The header_dep is a list of past block header hashes. Header data referenced in this list can be accessed by CKB scripts during execution.

Now that the basics of the transaction structure have been explained, let's explore a slightly more complicated structure.

script

table Script {
code_hash: Byte32,
hash_type: byte,
args: Bytes,
}

code_hash and hash_type are used to specify a lock cell, args are the parameters required by the lock script. The hash_type field has two possible values:

  • when it is "data" represented by 0, code_hash means lock cell's data hash
  • when it is "type" represented by 1, code_hash means lock cell's type script hash

It is very easy to understand what will happen when a hash_type value of “code” is used, but what about a value of “type”? What does this mean for contract developers?

When a value of “type” is used, the value that is specified is a cell type script hash. The default lock script of CKB is indexed by type. The dep cells of the transaction will be examined for a cell that has this value as its type script, and the data in that cell will be used as the code for type script execution.

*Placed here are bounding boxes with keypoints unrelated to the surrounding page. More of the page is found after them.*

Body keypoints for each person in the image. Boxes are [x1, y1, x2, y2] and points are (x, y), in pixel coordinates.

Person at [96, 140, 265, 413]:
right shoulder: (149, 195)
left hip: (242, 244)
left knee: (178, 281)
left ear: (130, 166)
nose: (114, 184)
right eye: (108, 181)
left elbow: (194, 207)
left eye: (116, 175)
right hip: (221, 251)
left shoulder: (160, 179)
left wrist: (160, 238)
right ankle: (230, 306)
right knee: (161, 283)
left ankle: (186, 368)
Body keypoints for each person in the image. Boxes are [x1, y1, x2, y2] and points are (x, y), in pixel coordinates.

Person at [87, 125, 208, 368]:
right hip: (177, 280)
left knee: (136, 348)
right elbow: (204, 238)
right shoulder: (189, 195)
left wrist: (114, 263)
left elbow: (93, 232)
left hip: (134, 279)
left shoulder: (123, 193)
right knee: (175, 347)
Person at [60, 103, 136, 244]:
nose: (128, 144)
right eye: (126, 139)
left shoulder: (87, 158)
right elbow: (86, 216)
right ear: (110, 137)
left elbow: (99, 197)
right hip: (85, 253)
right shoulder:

To see how this functionality can be used, we can take a look at the implementation of TypeID, which is used to refer to a cell by reference. You can see that the type script of the second output of the genesis block is a TypeID script. If your published library also binds this TypeID script, it will generate a unique id(code hash) for indexing the data. You can then update the content of this library without changing the typeid. Any contract that references this library (by the unique type script value) will still work even if the library is changed. This is a solution to update on-chain libraries.

witness

Now that all RawTransaction fields have been set, let's take a look at the witnesses field. This field ensures that the transaction cannot tamper with other transactions, and this field also allows inclusion of temporary variables that may be needed by the contract. It consists of a series of witnesses:

table WitnessArgs {
lock: BytesOpt, // Lock args
input_type: BytesOpt, // Type args for input
output_type: BytesOpt, // Type args for output
}

An input requires a witness for verification. However, including a witness for every input would be inefficient if multiple inputs used the same lockscript. When each individual transaction is verified, scripts will first be separated into groups (transactions with the same script hash will be grouped together) and then executed sequentially in units of script groups.

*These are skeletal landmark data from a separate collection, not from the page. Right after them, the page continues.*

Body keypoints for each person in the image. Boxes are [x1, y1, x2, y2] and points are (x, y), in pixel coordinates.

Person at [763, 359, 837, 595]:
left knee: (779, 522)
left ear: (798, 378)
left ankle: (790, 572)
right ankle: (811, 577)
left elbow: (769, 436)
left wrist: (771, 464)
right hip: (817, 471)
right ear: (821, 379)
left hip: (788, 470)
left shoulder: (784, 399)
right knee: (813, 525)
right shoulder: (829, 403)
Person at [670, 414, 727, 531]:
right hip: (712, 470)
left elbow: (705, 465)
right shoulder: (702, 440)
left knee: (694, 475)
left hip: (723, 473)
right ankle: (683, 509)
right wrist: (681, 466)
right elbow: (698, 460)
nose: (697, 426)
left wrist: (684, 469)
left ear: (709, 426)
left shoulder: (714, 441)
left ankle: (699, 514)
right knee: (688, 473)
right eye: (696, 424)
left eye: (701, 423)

This is equivalent to combining multiple script verifications into a single execution, reducing resource consumption and the size of witness data. This does however require the developer to be aware when writing the script that it should consider the case of validating multiple cells in this way.

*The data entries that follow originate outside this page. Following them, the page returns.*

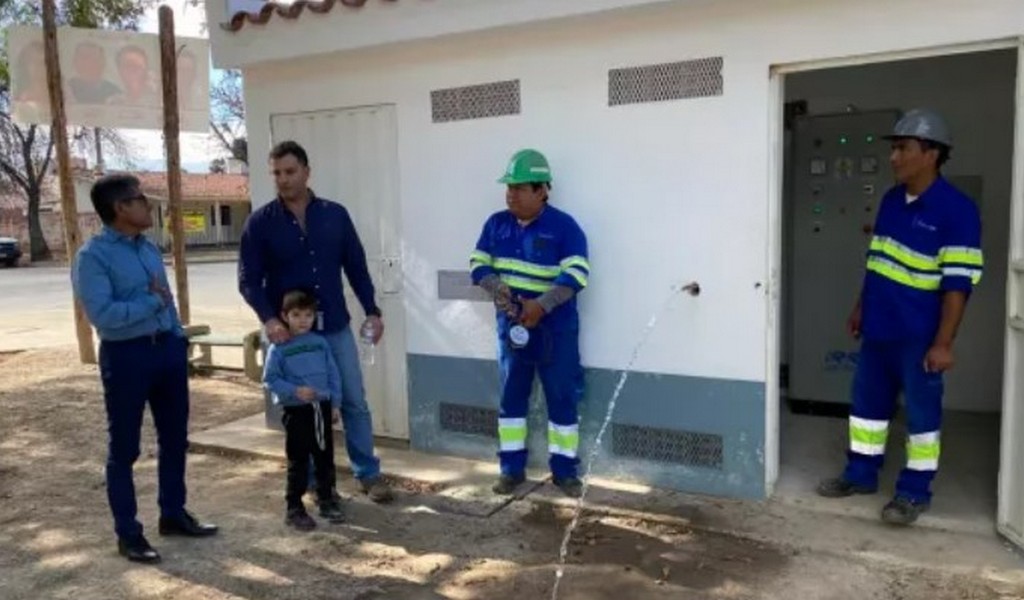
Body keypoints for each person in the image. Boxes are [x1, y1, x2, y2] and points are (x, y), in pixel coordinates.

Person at [816, 109, 984, 525]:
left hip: (919, 335)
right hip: (879, 328)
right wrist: (860, 307)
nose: (893, 158)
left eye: (902, 148)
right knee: (867, 409)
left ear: (931, 154)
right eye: (894, 149)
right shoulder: (892, 200)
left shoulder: (957, 211)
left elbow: (958, 285)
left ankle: (913, 493)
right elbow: (877, 263)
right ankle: (860, 475)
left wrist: (944, 343)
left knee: (922, 419)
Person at [72, 174, 218, 564]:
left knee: (174, 439)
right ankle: (129, 534)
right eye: (139, 199)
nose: (147, 205)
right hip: (127, 358)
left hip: (166, 352)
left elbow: (165, 297)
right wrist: (152, 307)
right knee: (124, 449)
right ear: (120, 208)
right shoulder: (93, 257)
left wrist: (176, 336)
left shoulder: (148, 248)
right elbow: (102, 315)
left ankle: (173, 513)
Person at [238, 140, 394, 504]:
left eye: (290, 172)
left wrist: (372, 309)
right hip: (291, 336)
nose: (283, 179)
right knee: (301, 408)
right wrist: (270, 319)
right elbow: (248, 280)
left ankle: (368, 474)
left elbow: (355, 265)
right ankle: (311, 479)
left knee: (353, 400)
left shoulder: (335, 215)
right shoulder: (260, 224)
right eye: (276, 173)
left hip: (335, 326)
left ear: (307, 172)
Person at [469, 149, 590, 498]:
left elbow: (577, 273)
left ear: (542, 191)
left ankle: (565, 472)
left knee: (561, 397)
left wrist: (543, 304)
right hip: (512, 327)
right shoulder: (496, 224)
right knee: (511, 398)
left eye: (520, 188)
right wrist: (498, 290)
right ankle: (510, 470)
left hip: (556, 329)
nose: (511, 194)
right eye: (508, 187)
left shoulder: (564, 226)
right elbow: (478, 262)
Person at [263, 289, 346, 530]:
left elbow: (333, 375)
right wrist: (294, 390)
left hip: (321, 409)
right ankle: (294, 508)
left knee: (324, 456)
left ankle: (327, 499)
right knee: (298, 460)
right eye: (296, 315)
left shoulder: (320, 343)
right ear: (284, 316)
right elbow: (270, 379)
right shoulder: (279, 348)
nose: (303, 320)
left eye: (308, 315)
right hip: (297, 411)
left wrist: (335, 404)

The witness is a signature on the blake2b-hash of the entire transaction, including tx_hash, length, and a zero-ed out placeholder for witness data (once the signature is generated it will be placed in this field). The specific signing process and the convention regarding how the witnesses for different script groups are arranged can be found in this wiki.

Format and Fee

Through the above process, we have obtained a complete Transaction structure. At this time, to derive the absolute minimum fee that will be accepted by miners, we will need to do some backtesting (based on actual cycles consumed) and modification of the existing transaction.

How to Estimate a Transaction Fee?

The transaction fee is the sum of the size of the serialized transaction (molecule) and the sum of actual cycles consumed by executed instructions. The size unit is 1,000 shannons / KB (kilobyte) by default (shannon is 1/100,000,000 of CKByte).

However, miners can modify this default unit. If you need to see the real-time transaction fee estimate, you can view it through RPC using estimate_fee_rate.

If you want to use the lowest fee possible, you can continuously adjust the difference between the transaction’s input capacity and output capacity and regenerate the transaction until you are satisfied (using a binary search).